Subject: Re: -current very unstable on Ultra10 (fwd)
To: Martin Husemann <martin@duskware.de>
From: Arto Huusko <arto.huusko@utu.fi>
List: port-sparc64
Date: 10/31/2004 18:33:17
On Sun, 31 Oct 2004, Martin Husemann wrote:

> On Sun, Oct 31, 2004 at 04:35:24PM +0200, Arto Huusko wrote:
> > The crash occured in function "environment()", called from
> > "evalcommand()". Note that all the sh cores I've looked at seem
> > to always happen when sh is trying to execute some command
> > via `cmd` (or $(cmd)) mechanism.
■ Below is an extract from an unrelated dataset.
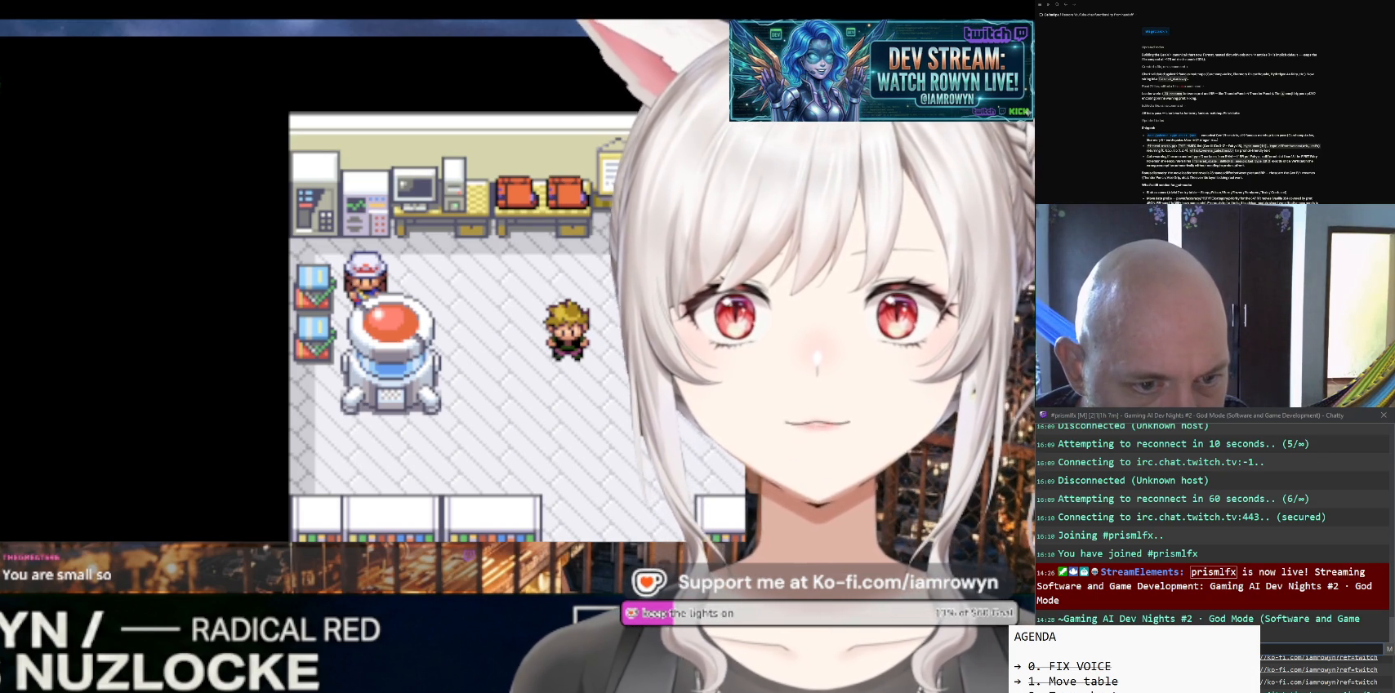
{"buttons": ["DPAD_DOWN"], "events": []}
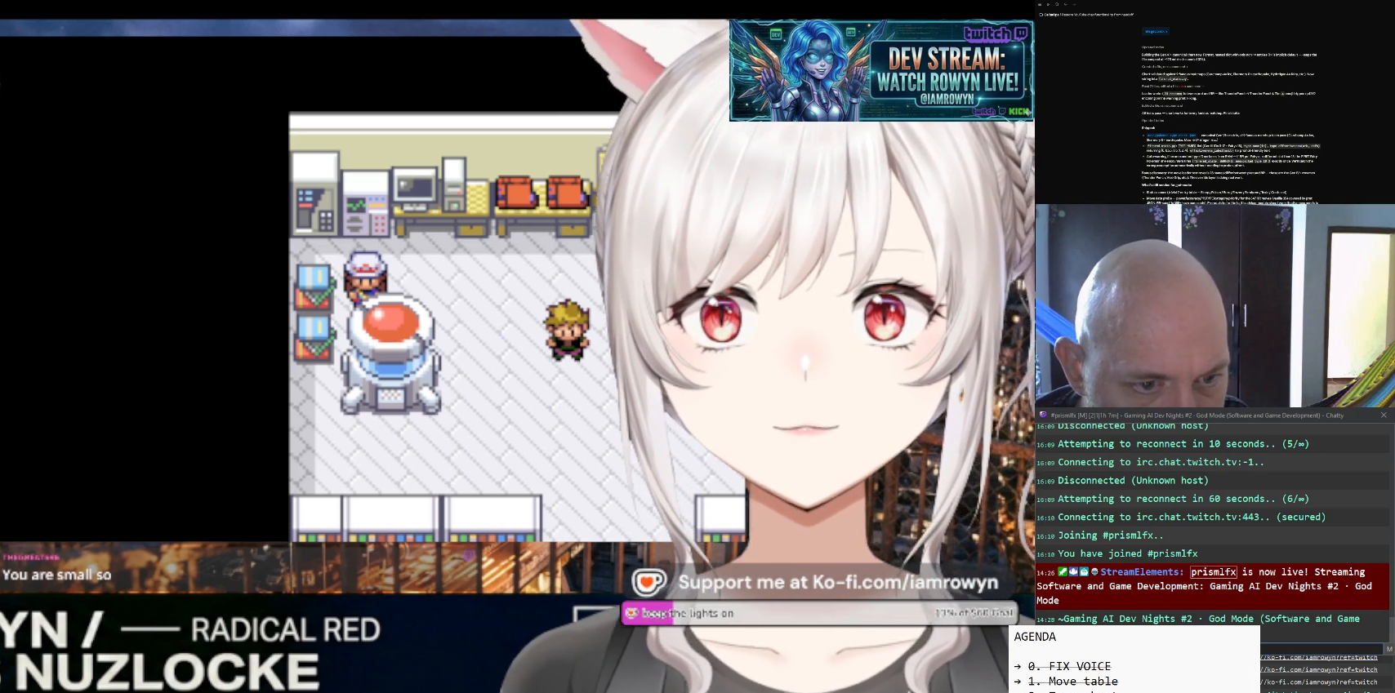
{"buttons": ["DPAD_DOWN"], "events": []}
The traces all look more or less
> > similar, and the errors occur in environment().
>
> Could you try downgrading src/bin/sh
>   var.c to revision 1.34 and
>   var.h to revision 1.22
> and then build/reinstall sh?
>
> Please let us know if this fixes things for you. I've ocasionally seen
> crashes in /etc/daily runs now - maybe this is related.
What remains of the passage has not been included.